By Michael H. Crawford, MD
This article originally appeared in the September 2014 issue of Clinical Cardiology Alert.
SOURCE: Makani H, et al. Antihypertensive efficacy of angiotensin receptor blockers as monotherapy as evaluated by ambulatory blood pressure monitoring: A meta-analysis. Eur Heart J 2014;35:1732-1742.
Angiotensin receptor blockers (ARBs) are often used as first-line therapy for the treatment of systemic hypertension because of their perceived efficacy and relatively low incidence of adverse effects. However, there are contradictory reports about the efficacy of individual agents in this class, especially losartan. Thus, these investigators from New York City performed a meta-analysis of studies of ARBs used as monotherapy that employed 24-hour ambulatory blood pressure (BP) monitoring to assess antihypertensive efficacy. The randomized clinical trials included had to have no uptitration of the drugs, so they could clearly compare maximum recommended doses to half-maximum and quarter maximum doses of the ARBs. Also, trial duration had to be at least 1 month and no other classes of antihypertensives could be given. Also, none of the subjects could have severe hypertension. They identified 62 trials that met these criteria that enrolled more than 15,000 patients with a mean treatment duration of 10 weeks.
Reduction in systolic BP averaged 10 mmHg and diastolic BP averaged 7 mmHg at 25% maximum doses. At 50% maximum doses, systolic BP decreased 12 mmHg and diastolic BP 8 mmHg. At maximum doses, systolic BP dropped 13 mmHg and diastolic BP dropped 8 mmHg. When 25% maximum dose was compared to 50% maximum dose, there was a significant further reduction of systolic BP (P = 0.04) but not diastolic BP (P = 0.08). When comparing 50% to maximum dose, there was no significant reduction in systolic or diastolic BP.

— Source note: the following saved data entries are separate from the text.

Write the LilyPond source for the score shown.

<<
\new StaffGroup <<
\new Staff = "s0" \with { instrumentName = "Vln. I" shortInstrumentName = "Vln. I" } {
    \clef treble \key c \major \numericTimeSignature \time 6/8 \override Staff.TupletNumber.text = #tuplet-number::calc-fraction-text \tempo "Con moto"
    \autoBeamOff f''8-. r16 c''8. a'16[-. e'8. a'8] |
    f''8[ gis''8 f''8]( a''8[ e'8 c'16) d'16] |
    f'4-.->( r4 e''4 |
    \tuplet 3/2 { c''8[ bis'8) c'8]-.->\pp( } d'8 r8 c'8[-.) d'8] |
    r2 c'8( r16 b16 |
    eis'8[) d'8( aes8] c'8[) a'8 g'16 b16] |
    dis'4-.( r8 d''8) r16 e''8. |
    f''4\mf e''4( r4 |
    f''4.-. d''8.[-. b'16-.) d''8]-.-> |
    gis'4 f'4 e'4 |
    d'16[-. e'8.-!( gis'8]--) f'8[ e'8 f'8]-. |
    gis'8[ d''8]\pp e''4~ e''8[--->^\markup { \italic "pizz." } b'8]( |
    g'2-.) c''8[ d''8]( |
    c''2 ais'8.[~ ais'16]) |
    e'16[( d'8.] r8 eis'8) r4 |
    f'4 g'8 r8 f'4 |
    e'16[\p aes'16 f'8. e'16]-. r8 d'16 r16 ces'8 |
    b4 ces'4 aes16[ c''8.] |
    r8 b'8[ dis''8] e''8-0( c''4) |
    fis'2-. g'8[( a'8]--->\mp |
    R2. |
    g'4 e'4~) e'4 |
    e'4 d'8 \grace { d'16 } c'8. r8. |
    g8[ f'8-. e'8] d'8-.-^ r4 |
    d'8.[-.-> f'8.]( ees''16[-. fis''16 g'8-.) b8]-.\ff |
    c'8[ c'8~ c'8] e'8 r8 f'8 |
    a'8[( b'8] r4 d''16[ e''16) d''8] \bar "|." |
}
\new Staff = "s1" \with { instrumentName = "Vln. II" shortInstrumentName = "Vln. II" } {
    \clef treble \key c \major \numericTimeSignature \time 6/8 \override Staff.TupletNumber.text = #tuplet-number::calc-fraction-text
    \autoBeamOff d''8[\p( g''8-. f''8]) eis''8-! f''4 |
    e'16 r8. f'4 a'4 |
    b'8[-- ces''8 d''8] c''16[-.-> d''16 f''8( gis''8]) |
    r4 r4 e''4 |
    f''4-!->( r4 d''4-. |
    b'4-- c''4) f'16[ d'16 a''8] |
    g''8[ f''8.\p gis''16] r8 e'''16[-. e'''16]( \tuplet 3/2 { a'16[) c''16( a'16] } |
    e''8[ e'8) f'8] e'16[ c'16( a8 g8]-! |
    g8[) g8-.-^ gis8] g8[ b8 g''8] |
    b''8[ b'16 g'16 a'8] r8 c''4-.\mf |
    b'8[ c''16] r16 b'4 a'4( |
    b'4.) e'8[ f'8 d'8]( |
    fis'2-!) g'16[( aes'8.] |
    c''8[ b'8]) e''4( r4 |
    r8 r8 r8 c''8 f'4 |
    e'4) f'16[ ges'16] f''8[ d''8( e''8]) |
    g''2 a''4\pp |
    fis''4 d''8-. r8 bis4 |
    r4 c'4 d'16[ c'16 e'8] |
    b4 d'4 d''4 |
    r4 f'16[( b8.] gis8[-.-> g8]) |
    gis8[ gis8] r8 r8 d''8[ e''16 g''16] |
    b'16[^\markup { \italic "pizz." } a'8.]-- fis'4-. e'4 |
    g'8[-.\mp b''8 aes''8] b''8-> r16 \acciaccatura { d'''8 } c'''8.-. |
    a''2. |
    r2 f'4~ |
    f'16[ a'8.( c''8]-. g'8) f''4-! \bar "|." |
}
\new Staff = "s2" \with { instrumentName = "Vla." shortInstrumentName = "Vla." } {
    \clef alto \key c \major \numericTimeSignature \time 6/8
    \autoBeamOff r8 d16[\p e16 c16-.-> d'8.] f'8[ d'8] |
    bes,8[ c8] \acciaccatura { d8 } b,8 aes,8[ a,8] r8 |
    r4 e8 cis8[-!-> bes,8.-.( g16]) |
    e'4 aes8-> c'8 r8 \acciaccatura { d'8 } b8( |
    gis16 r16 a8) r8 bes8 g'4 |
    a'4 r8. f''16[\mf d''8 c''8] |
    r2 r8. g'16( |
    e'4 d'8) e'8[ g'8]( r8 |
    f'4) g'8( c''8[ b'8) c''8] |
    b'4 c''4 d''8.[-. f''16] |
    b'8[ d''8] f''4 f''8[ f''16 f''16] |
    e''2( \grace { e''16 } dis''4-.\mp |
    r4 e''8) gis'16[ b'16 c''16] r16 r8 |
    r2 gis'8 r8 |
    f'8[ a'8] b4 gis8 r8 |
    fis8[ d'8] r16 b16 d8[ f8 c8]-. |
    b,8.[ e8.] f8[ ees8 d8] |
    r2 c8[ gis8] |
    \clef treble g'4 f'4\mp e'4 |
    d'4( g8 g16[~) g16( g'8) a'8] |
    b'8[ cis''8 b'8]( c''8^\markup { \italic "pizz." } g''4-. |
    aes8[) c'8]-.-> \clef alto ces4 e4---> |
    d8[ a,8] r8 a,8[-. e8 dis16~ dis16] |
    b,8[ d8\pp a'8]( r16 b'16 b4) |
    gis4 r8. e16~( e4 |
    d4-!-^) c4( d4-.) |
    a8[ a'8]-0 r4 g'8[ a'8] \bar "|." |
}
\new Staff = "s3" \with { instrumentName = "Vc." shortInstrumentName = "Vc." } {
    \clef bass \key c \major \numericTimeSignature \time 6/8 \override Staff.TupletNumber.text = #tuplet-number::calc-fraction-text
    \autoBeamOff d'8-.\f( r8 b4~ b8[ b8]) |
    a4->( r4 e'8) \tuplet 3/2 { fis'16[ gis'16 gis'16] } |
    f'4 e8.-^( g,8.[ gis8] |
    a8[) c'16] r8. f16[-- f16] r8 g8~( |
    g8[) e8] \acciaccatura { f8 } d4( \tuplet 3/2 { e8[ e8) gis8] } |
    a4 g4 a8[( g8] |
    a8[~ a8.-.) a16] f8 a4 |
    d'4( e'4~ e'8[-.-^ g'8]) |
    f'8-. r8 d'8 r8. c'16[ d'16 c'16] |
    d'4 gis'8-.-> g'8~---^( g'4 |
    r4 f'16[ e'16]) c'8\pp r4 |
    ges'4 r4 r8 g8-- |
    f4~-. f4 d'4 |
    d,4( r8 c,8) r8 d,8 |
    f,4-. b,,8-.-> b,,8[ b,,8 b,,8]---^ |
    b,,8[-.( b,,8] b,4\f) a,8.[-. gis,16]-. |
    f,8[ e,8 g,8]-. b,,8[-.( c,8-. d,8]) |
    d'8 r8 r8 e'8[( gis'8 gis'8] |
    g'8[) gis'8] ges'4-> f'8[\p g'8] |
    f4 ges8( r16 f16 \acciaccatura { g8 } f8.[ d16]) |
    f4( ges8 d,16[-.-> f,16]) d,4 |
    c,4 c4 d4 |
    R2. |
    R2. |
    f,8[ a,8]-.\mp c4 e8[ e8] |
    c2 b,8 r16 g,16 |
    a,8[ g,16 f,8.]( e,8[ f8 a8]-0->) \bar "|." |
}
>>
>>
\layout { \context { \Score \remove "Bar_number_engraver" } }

Studies that compared losartan to other ARBs showed that losartan at 50% maximum dose (50 mg/day) lowered BP less than other ARBs (differences 2.5 mmHg systolic and 1.8 mmHg diastolic). Also, maximum dose losartan (100 mg/day) lowered BP less than maximum doses of other ARBs (differences 3.9 mmHg systolic and 2.2 mmHg diastolic). Sensitivity analyses showed no evidence of publication bias and no differences in outcomes based on study duration or number of subjects. The authors concluded that this comprehensive analysis of 62 studies of monotherapy at a fixed dose of ARBs showed a shallow dose response curve and that losartan was consistently inferior to other ARBs.
This analysis shows that ARBS as monotherapy have a similar efficacy as most other antihypertensive drugs; a 10-15 mmHg reduction in systolic BP and 5-10 mmHg in diastolic BP. Surprisingly, uptitrating the dose four-fold had little further effect. This is also consistent with other studies that have shown that combining drugs from two different classes of agents is approximately five times more effective than doubling the dose of one drug. The only exception to this rule appears to be calcium channel blockers, which seem to be more potent than most other agents in comparison studies, with maximum systolic BP lowering effects of up to 20 mmHg. Another reason not to uptitrate antihypertensive agents is to avoid dose-related side effects. This is a particular concern with thiazide diuretics, calcium blockers, and beta-blockers, but not with ARBs. Thus, for all these reasons, combination therapy at well-tolerated doses seems to trump uptitration of monotherapy.
The conclusion that losartan is the least effective of the ARBs has been demonstrated in other clinical studies and in vitro studies of angiotensin II receptor blocking effects. However, the absolute differences shown in this study were modest. Until recently, losartan was the only ARB available as a generic. Now that generic versions of other ARBs are becoming available, I predict the use of losartan will decrease in the United States.
Although not an ideal study, it supports the shift toward using combination therapy in moderately severe hypertension and the marketing of drug combination pills for hypertension treatment.